Richard has restored old Dutch homes in Woodstock and the Stockade in Kingston, and built cabinetry for the fiberglass world- sailing boats built under the many names of the original Allied Boat Company of Catskill.  Richard is the technical man.

Since the beginning of 2013 the group has:

·      recorded the deck fittings by photograph
·      removed the plywood deck
·      removed paint
·      removed and photographed bunks and benches
·      removed the rudder
·      removed and rebuilt the transom
·      removed and numbered the cross-sections
·      removed and photographed the tiller
·      removed the keel
·      separated the 2000 lb.lead keelfrom the deadwood
·      found (with difficulty) copper rivets holding the keelson in place
·      removed 15-foot long port and garboard strakes after four months of pulling copper rivets and screws
·      measured floor boards and cut patterns for new ones


Disassembling is almost done and all the secrets of the boat most likely have been discovered.  Richard, who compares boat restoration to sculpture, says putting it back together will be easy.  The harder part is getting everything ready to put together.

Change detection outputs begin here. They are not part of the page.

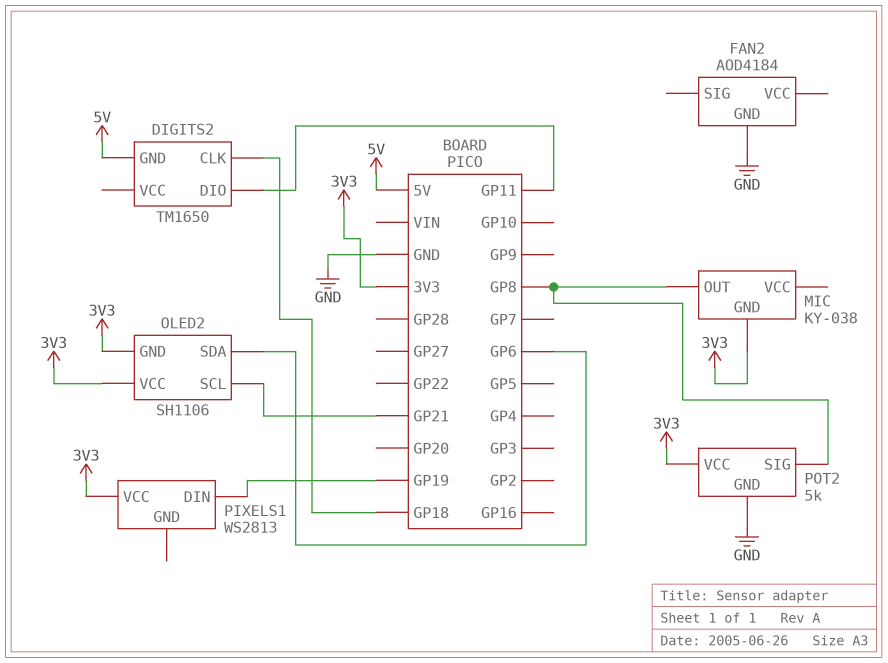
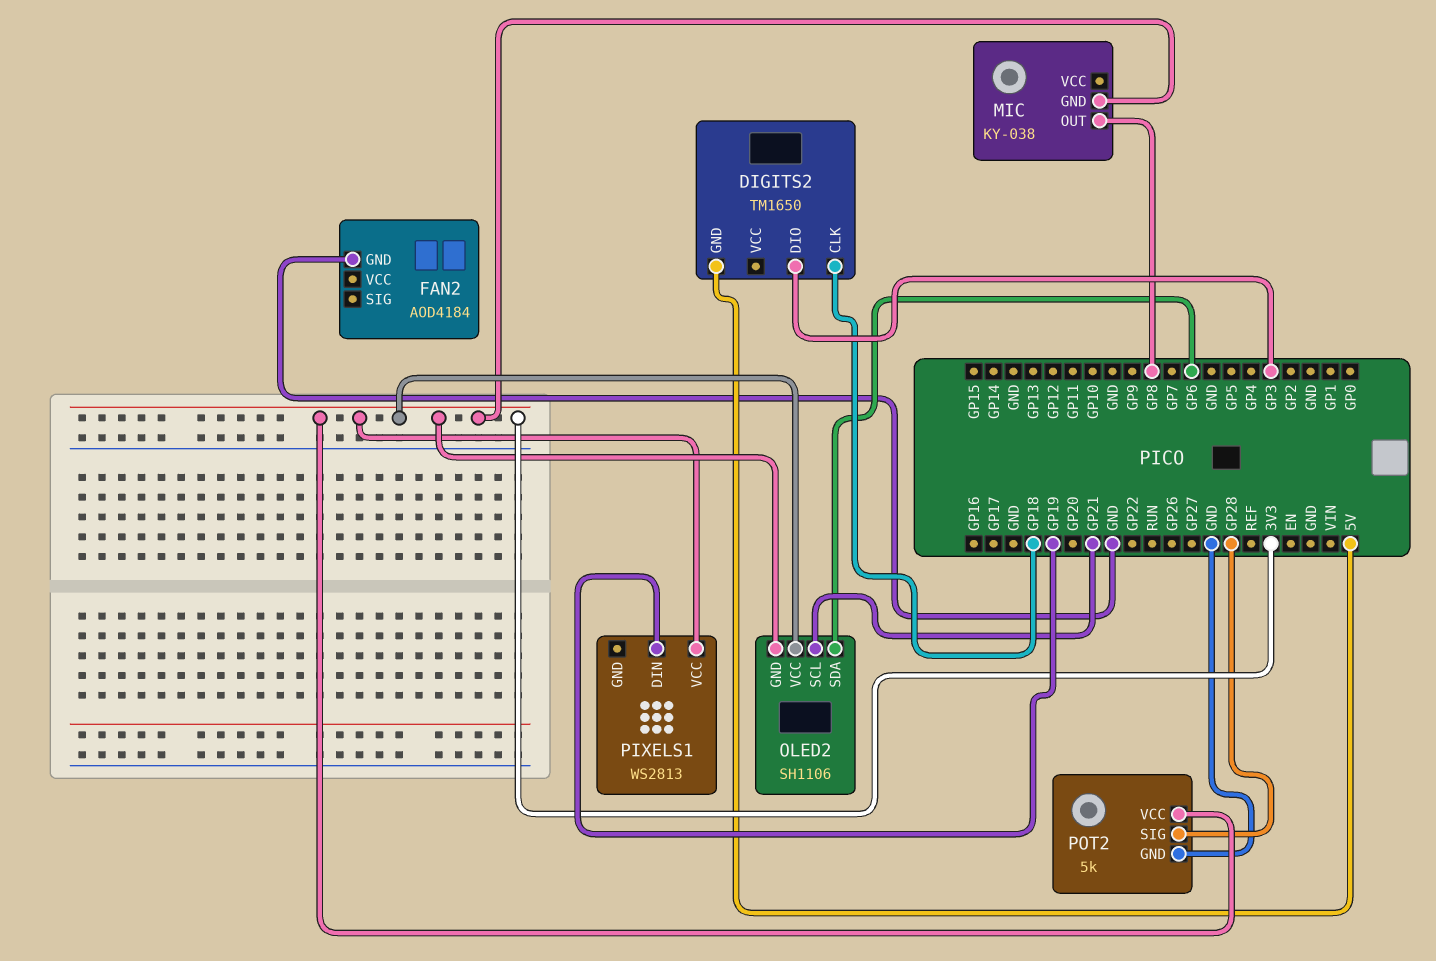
DIGITS2 pin DIO: GP11 -> GP3
POT2 pin SIG: GP8 -> GP28

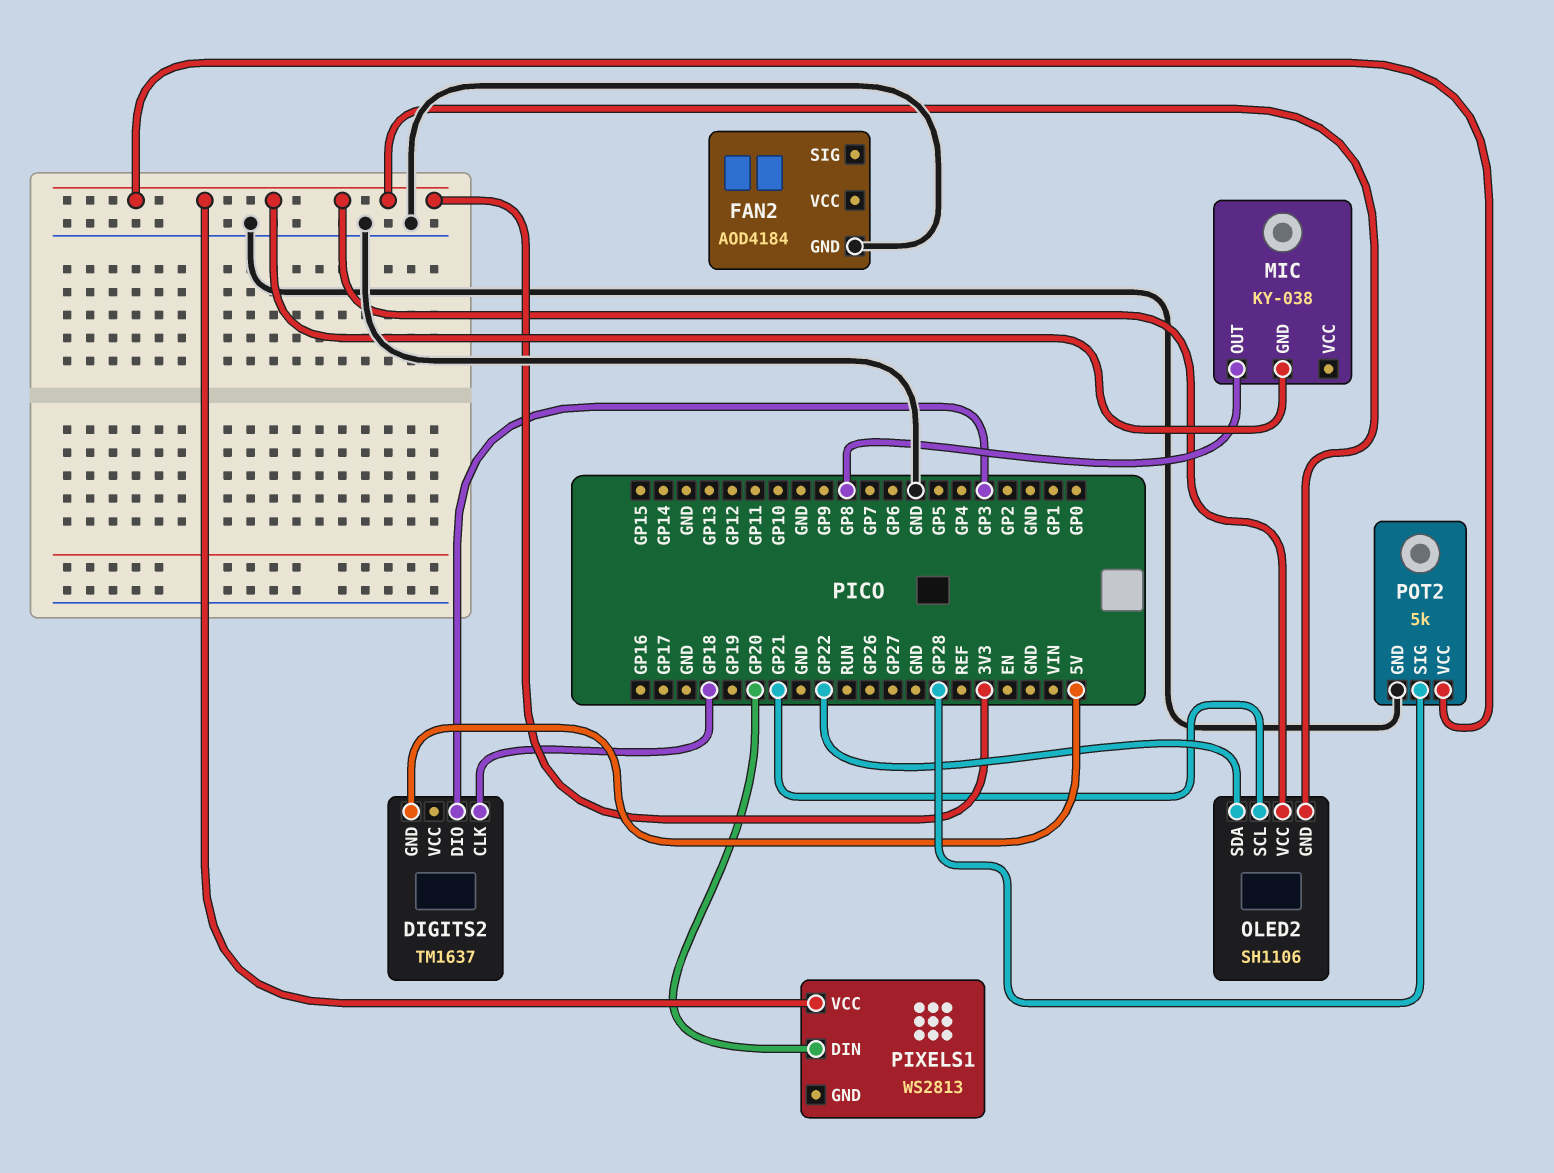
DIGITS2: TM1650 -> TM1637
OLED2 pin SDA: GP6 -> GP22
PIXELS1 pin DIN: GP19 -> GP20

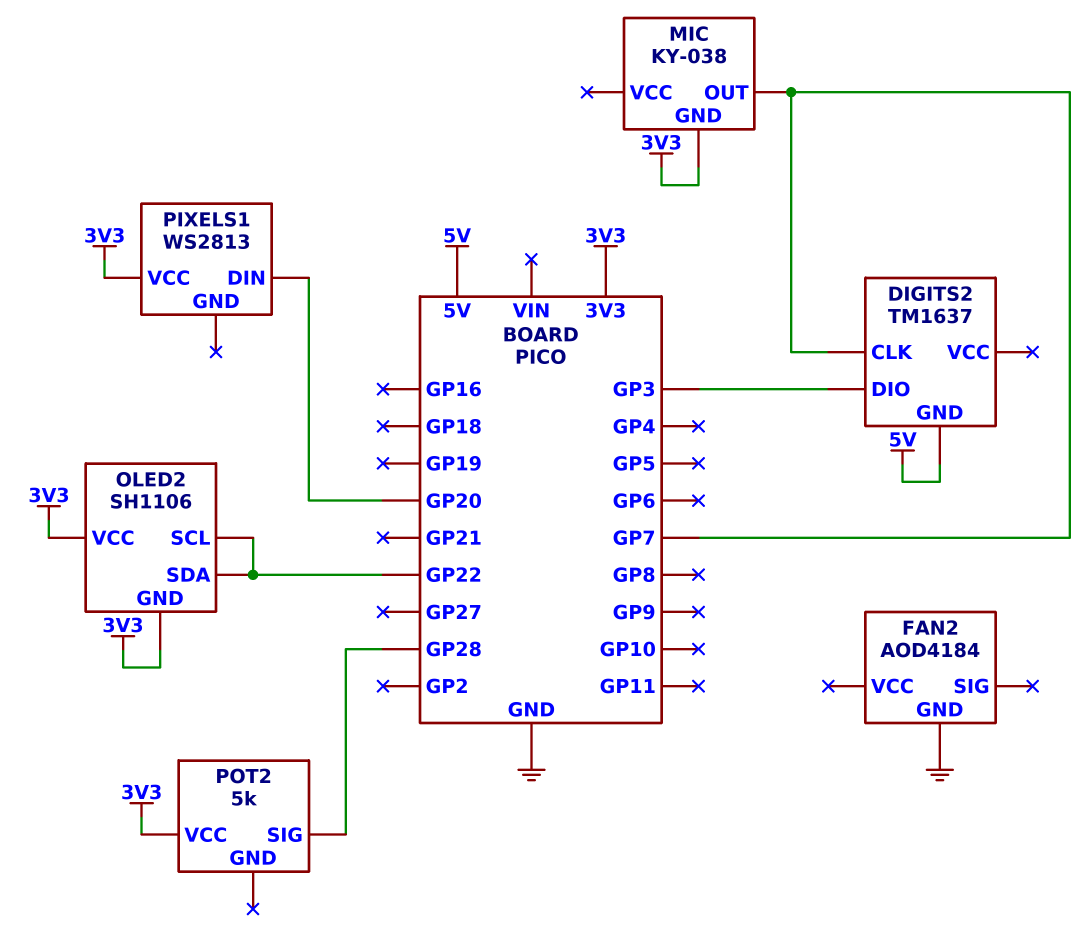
DIGITS2 pin CLK: GP18 -> GP7
MIC pin OUT: GP8 -> GP7
OLED2 pin SCL: GP21 -> GP22
POT2 pin GND: GND -> none

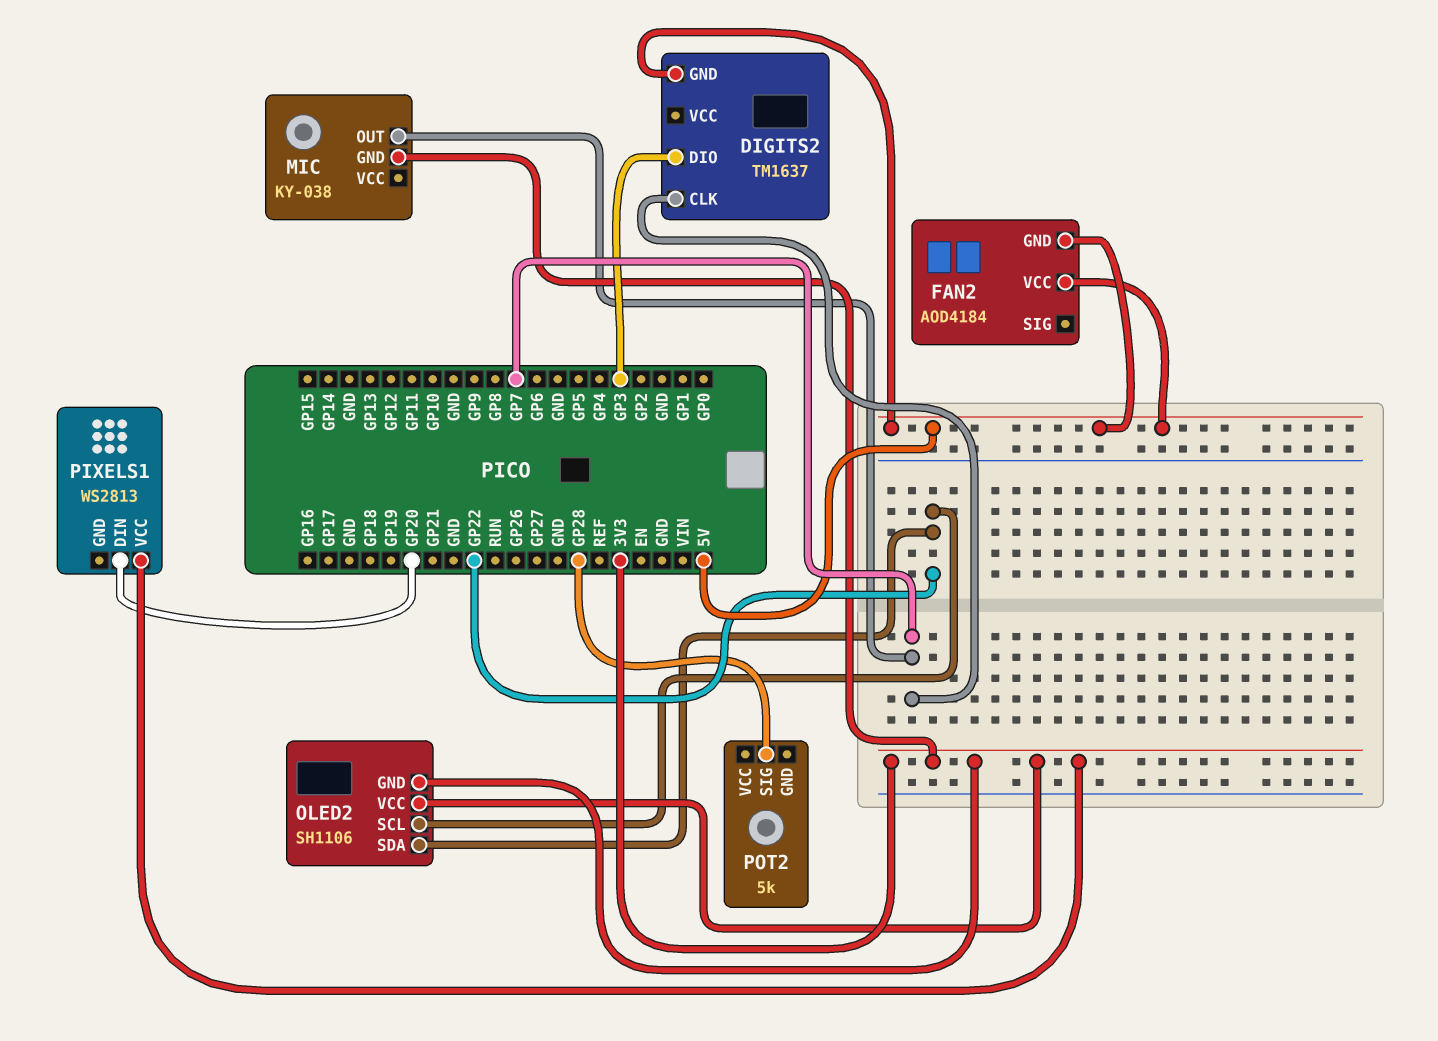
FAN2 pin GND: GND -> 5V
FAN2 pin VCC: none -> 5V
POT2 pin VCC: 3V3 -> none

IMG_0619cropOther essential “crew” members, but not all of them, include Doug Cropper who has handsomely restored Eleanor’s transom just because; Jim Kricker who surveyed Eleanor to establish a work plan, materials lists, and cost estimates; Joe Kenneally who is the provisioner;  and an “old salt,” Ricky Aldrich who harvested and milled oak for the reconstruction from his farm Rokeby.

Louise Bliss accepts jobs assigned to her.  At one recent session she was under the Eleanor removing old caulk and shanks of copper rivets.  At other times she’s under there scraping paint.

The next big push will be to remove and replace the ribs, two-at-a-time, with new oak ribs steamed in a chamber built by the members.  HRHBrass is looking forward to celebrating Eleanor’s coming about.  At last the crew will be putting the boat together instead of taking her apart.

When not working on the boat, the crew is talking about it:  How shall we reconstruct the deadwood?   Let’s go check out the iceboats in Tivoli since the rigging is similar to Eleanor’s.  The centerboard is a nuisance, but it is a historic feature.  Should we keep it?  Every step requires time for thoughtful planning, for strategy.

The hands-off crew is thinking all the time also.  This is the “Year of the Mast” and the group is working to raise the money to cover its cost, as well as to educate the many new citizens of Hudson and its visitors about the significant role of the river in Hudson’s past.

Phil Hoyt, who crewed on racing boats in Long Island Sound and sailed the Newport/Bermuda race in 1954, is photographing the boat’s progress.  He smiles when he says he hopes to live to see her in the water. Be patient Phil.  If a few more men and women contribute a few hours a week to the restoration, Phil and visitors to the Hudson Valley will be racing out towards the Hudson-Athens Lighthouse on Eleanor in no time.